§ **SUPPLIED RECORDS**:
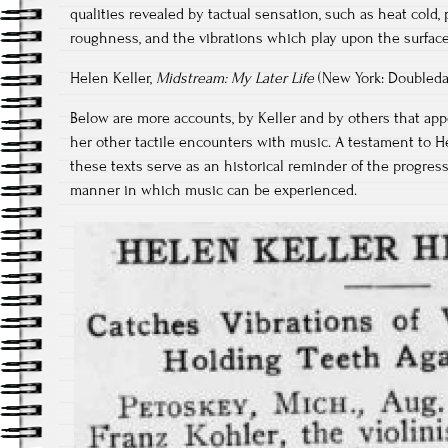
qualities revealed by tactual sensation, such as heat cold, 
roughness, and the vibrations which play upon the surface
Helen Keller,
Midstream: My Later Life
(New York: Doubleday
Below are more accounts, by Keller and by others that app
her other tactile encounters with music. A testament to He
these texts serve as an historical reminder of the progre
manner in which music can be experienced.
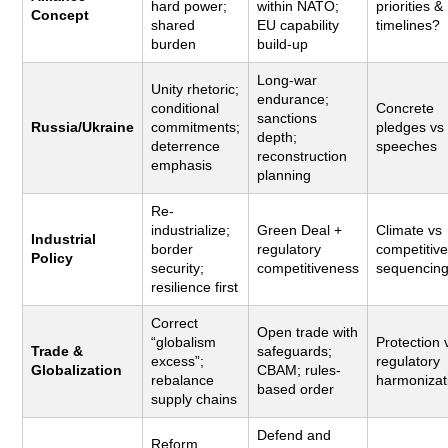
hard power;
within NATO;
priorities &
Concept
shared
EU capability
timelines?
burden
build-up
Long-war
Unity rhetoric;
endurance;
conditional
Concrete
sanctions
Russia/Ukraine
commitments;
pledges vs
depth;
deterrence
speeches
reconstruction
emphasis
planning
Re-
industrialize;
Green Deal +
Climate vs
Industrial
border
regulatory
competitiv
Policy
security;
competitiveness
sequencin
resilience first
Correct
Open trade with
“globalism
Protection 
Trade &
safeguards;
excess”;
regulatory
Globalization
CBAM; rules-
rebalance
harmonizat
based order
supply chains
Defend and
Reform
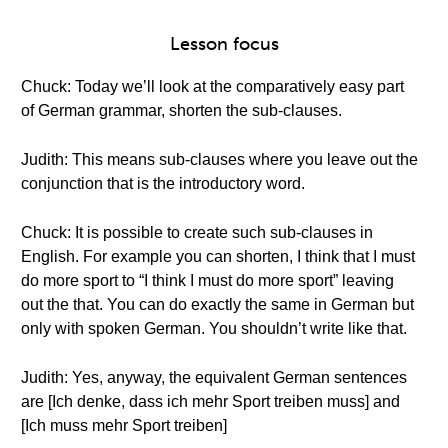
Lesson focus
Chuck: Today we’ll look at the comparatively easy part
of German grammar, shorten the sub-clauses.
Judith: This means sub-clauses where you leave out the
conjunction that is the introductory word.
Chuck: It is possible to create such sub-clauses in
English. For example you can shorten, I think that I must
do more sport to “I think I must do more sport” leaving
out the that. You can do exactly the same in German but
only with spoken German. You shouldn’t write like that.
Judith: Yes, anyway, the equivalent German sentences
are [Ich denke, dass ich mehr Sport treiben muss] and
[Ich muss mehr Sport treiben]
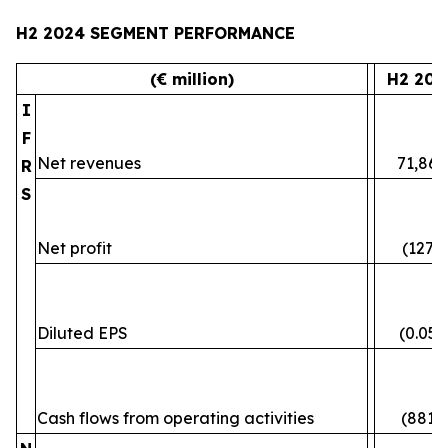
H2 2024 SEGMENT PERFORMANCE
(€ million)
H2 202
I
F
Net revenues
71,861
R
S
Net profit
(127)
Diluted EPS
(0.05)
Cash flows from operating activities
(881)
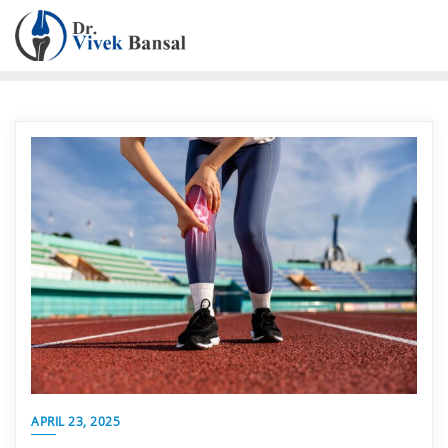
APRIL 23, 2025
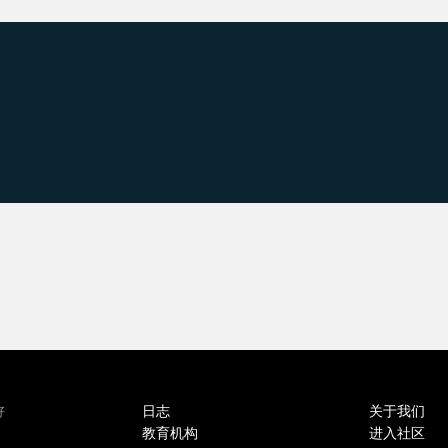
日志
关于我们
好
教育机构
进入社区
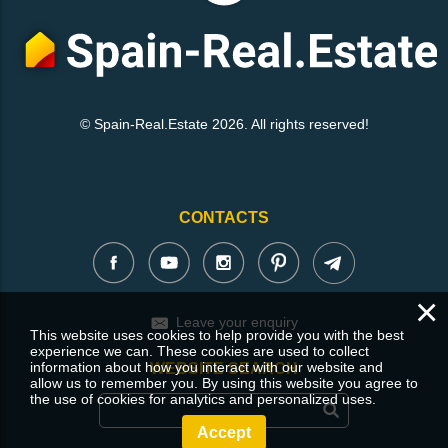
© Spain-Real.Estate 2026. All rights reserved!
CONTACTS
×
Leave your enquiry
This website uses cookies to help provide you with the best
experience we can. These cookies are used to collect
information about how you interact with our website and
WEBSITE SEARCH
allow us to remember you. By using this website you agree to
the use of cookies for analytics and personalized uses.
Accept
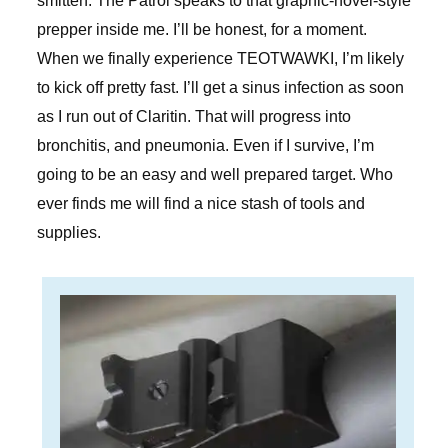
smitten. The Patrol speaks to that graphic-novel-style
prepper inside me. I’ll be honest, for a moment.
When we finally experience TEOTWAWKI, I’m likely
to kick off pretty fast. I’ll get a sinus infection as soon
as I run out of Claritin. That will progress into
bronchitis, and pneumonia. Even if I survive, I’m
going to be an easy and well prepared target. Who
ever finds me will find a nice stash of tools and
supplies.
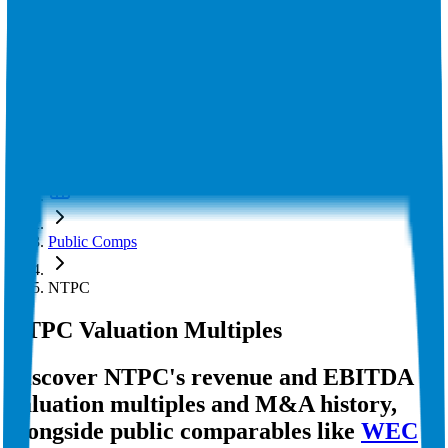
Insights
Pricing
API
MCP
Sign In
Start Free Trial
Toggle menu
Public Comps
NTPC
NTPC
Valuation Multiples
Discover NTPC's revenue and EBITDA
valuation multiples and M&A history
,
alongside public comparables like
WEC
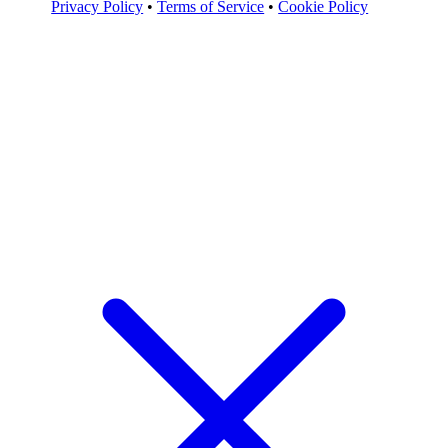
Privacy Policy
•
Terms of Service
•
Cookie Policy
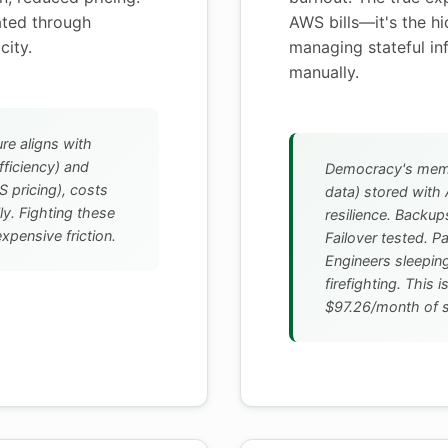
ated through
AWS bills—it's the h
city.
managing stateful in
manually.
re aligns with
ficiency) and
Democracy's memor
 pricing), costs
data) stored wit
ly. Fighting these
resilience. Backu
xpensive friction.
Failover tested. P
Engineers sleeping
firefighting. This 
$97.26/month of sa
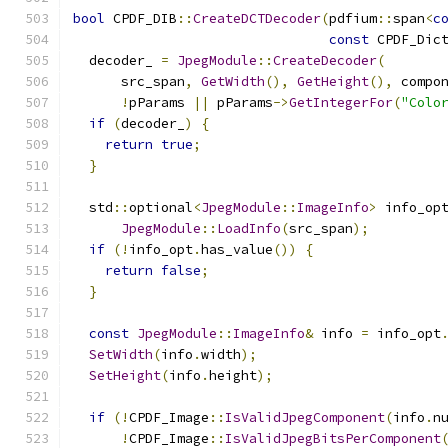
bool
 CPDF_DIB
::
CreateDCTDecoder
(
pdfium
::
span
<
c
const
 CPDF_Dic
  decoder_ 
=
JpegModule
::
CreateDecoder
(
      src_span
,
GetWidth
(),
GetHeight
(),
 compo
!
pParams 
||
 pParams
->
GetIntegerFor
(
"Colo
if
(
decoder_
)
{
return
true
;
}
  std
::
optional
<
JpegModule
::
ImageInfo
>
 info_op
JpegModule
::
LoadInfo
(
src_span
);
if
(!
info_opt
.
has_value
())
{
return
false
;
}
const
JpegModule
::
ImageInfo
&
 info 
=
 info_opt
SetWidth
(
info
.
width
);
SetHeight
(
info
.
height
);
if
(!
CPDF_Image
::
IsValidJpegComponent
(
info
.
n
!
CPDF_Image
::
IsValidJpegBitsPerComponent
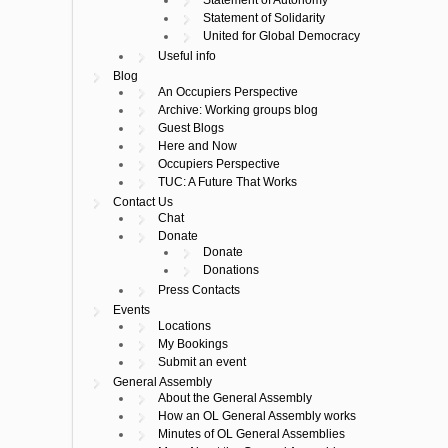
Statement of Solidarity
United for Global Democracy
Useful info
Blog
An Occupiers Perspective
Archive: Working groups blog
Guest Blogs
Here and Now
Occupiers Perspective
TUC: A Future That Works
Contact Us
Chat
Donate
Donate
Donations
Press Contacts
Events
Locations
My Bookings
Submit an event
General Assembly
About the General Assembly
How an OL General Assembly works
Minutes of OL General Assemblies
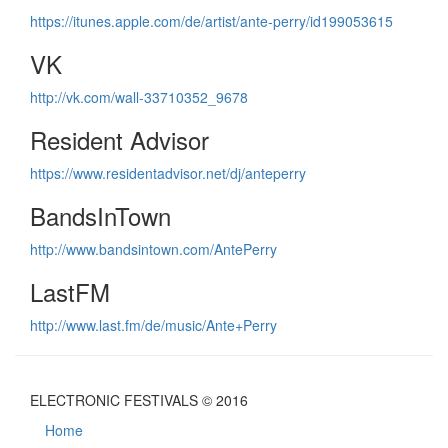
https://itunes.apple.com/de/artist/ante-perry/id199053615
VK
http://vk.com/wall-33710352_9678
Resident Advisor
https://www.residentadvisor.net/dj/anteperry
BandsInTown
http://www.bandsintown.com/AntePerry
LastFM
http://www.last.fm/de/music/Ante+Perry
ELECTRONIC FESTIVALS © 2016
Home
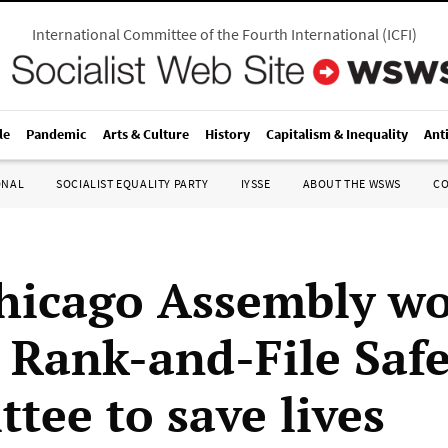
International Committee of the Fourth International
(
ICFI
)
le
Pandemic
Arts & Culture
History
Capitalism & Inequality
Ant
ONAL
SOCIALIST EQUALITY PARTY
IYSSE
ABOUT THE WSWS
C
hicago Assembly wo
 Rank-and-File Safe
tee to save lives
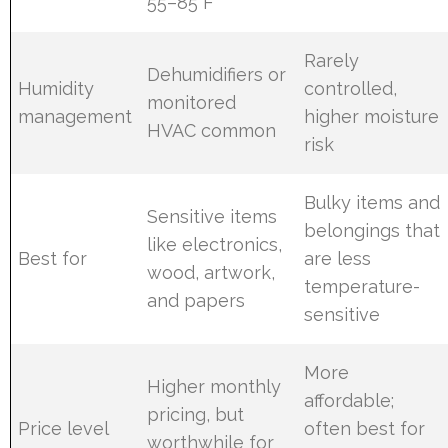
55–85°F
Rarely
Dehumidifiers or
Humidity
controlled,
monitored
management
higher moisture
HVAC common
risk
Bulky items and
Sensitive items
belongings that
like electronics,
Best for
are less
wood, artwork,
temperature-
and papers
sensitive
More
Higher monthly
affordable;
pricing, but
Price level
often best for
worthwhile for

§ **WHAT THE TASK REQUIRES**: Omit the pictures, then retype the remaining material without a single change.

§ **REPLY**:
qualities revealed by tactual sensation, such as heat cold, 
roughness, and the vibrations which play upon the surface
Helen Keller,
Midstream: My Later Life
(New York: Doubleday
Below are more accounts, by Keller and by others that app
her other tactile encounters with music. A testament to He
these texts serve as an historical reminder of the progre
manner in which music can be experienced.
hard power;
within NATO;
priorities &
Concept
shared
EU capability
timelines?
burden
build-up
Long-war
Unity rhetoric;
endurance;
conditional
Concrete
sanctions
Russia/Ukraine
commitments;
pledges vs
depth;
deterrence
speeches
reconstruction
emphasis
planning
Re-
industrialize;
Green Deal +
Climate vs
Industrial
border
regulatory
competitiv
Policy
security;
competitiveness
sequencin
resilience first
Correct
Open trade with
“globalism
Protection 
Trade &
safeguards;
excess”;
regulatory
Globalization
CBAM; rules-
rebalance
harmonizat
based order
supply chains
Defend and
Reform
Lesson focus
Chuck: Today we’ll look at the comparatively easy part
of German grammar, shorten the sub-clauses.
Judith: This means sub-clauses where you leave out the
conjunction that is the introductory word.
Chuck: It is possible to create such sub-clauses in
English. For example you can shorten, I think that I must
do more sport to “I think I must do more sport” leaving
out the that. You can do exactly the same in German but
only with spoken German. You shouldn’t write like that.
Judith: Yes, anyway, the equivalent German sentences
are [Ich denke, dass ich mehr Sport treiben muss] and
[Ich muss mehr Sport treiben]
H2 2024 SEGMENT PERFORMANCE
(€ million)
H2 202
I
F
Net revenues
71,861
R
S
Net profit
(127)
Diluted EPS
(0.05)
Cash flows from operating activities
(881)
APRIL 23, 2025
日志
关于我们
好
教育机构
进入社区
© Spain-Real.Estate 2026. All rights reserved!
CONTACTS
×
Leave your enquiry
This website uses cookies to help provide you with the best
experience we can. These cookies are used to collect
information about how you interact with our website and
WEBSITE SEARCH
allow us to remember you. By using this website you agree to
the use of cookies for analytics and personalized uses.
Accept
smitten. The Patrol speaks to that graphic-novel-style
prepper inside me. I’ll be honest, for a moment.
When we finally experience TEOTWAWKI, I’m likely
to kick off pretty fast. I’ll get a sinus infection as soon
as I run out of Claritin. That will progress into
bronchitis, and pneumonia. Even if I survive, I’m
going to be an easy and well prepared target. Who
ever finds me will find a nice stash of tools and
supplies.
Insights
Pricing
API
MCP
Sign In
Start Free Trial
Toggle menu
Public Comps
NTPC
NTPC
Valuation Multiples
Discover NTPC's revenue and EBITDA
valuation multiples and M&A history
,
alongside public comparables like
WEC
Privacy Policy
•
Terms of Service
•
Cookie Policy
ated through
AWS bills—it's the h
city.
managing stateful in
manually.
re aligns with
ficiency) and
Democracy's memor
 pricing), costs
data) stored wit
ly. Fighting these
resilience. Backu
xpensive friction.
Failover tested. P
Engineers sleeping
firefighting. This 
$97.26/month of sa
bool
 CPDF_DIB
::
CreateDCTDecoder
(
pdfium
::
span
<
c
const
 CPDF_Dic
  decoder_ 
=
JpegModule
::
CreateDecoder
(
      src_span
,
GetWidth
(),
GetHeight
(),
 compo
!
pParams 
||
 pParams
->
GetIntegerFor
(
"Colo
if
(
decoder_
)
{
return
true
;
}
  std
::
optional
<
JpegModule
::
ImageInfo
>
 info_op
JpegModule
::
LoadInfo
(
src_span
);
if
(!
info_opt
.
has_value
())
{
return
false
;
}
const
JpegModule
::
ImageInfo
&
 info 
=
 info_opt
SetWidth
(
info
.
width
);
SetHeight
(
info
.
height
);
if
(!
CPDF_Image
::
IsValidJpegComponent
(
info
.
n
!
CPDF_Image
::
IsValidJpegBitsPerComponent
Statement of Solidarity
United for Global Democracy
Useful info
Blog
An Occupiers Perspective
Archive: Working groups blog
Guest Blogs
Here and Now
Occupiers Perspective
TUC: A Future That Works
Contact Us
Chat
Donate
Donate
Donations
Press Contacts
Events
Locations
My Bookings
Submit an event
General Assembly
About the General Assembly
How an OL General Assembly works
Minutes of OL General Assemblies
https://itunes.apple.com/de/artist/ante-perry/id199053615
VK
http://vk.com/wall-33710352_9678
Resident Advisor
https://www.residentadvisor.net/dj/anteperry
BandsInTown
http://www.bandsintown.com/AntePerry
LastFM
http://www.last.fm/de/music/Ante+Perry
ELECTRONIC FESTIVALS © 2016
Home
International Committee of the Fourth International
(
ICFI
)
le
Pandemic
Arts & Culture
History
Capitalism & Inequality
Ant
ONAL
SOCIALIST EQUALITY PARTY
IYSSE
ABOUT THE WSWS
C
hicago Assembly wo
 Rank-and-File Safe
tee to save lives
55–85°F
Rarely
Dehumidifiers or
Humidity
controlled,
monitored
management
higher moisture
HVAC common
risk
Bulky items and
Sensitive items
belongings that
like electronics,
Best for
are less
wood, artwork,
temperature-
and papers
sensitive
More
Higher monthly
affordable;
pricing, but
Price level
often best for
worthwhile for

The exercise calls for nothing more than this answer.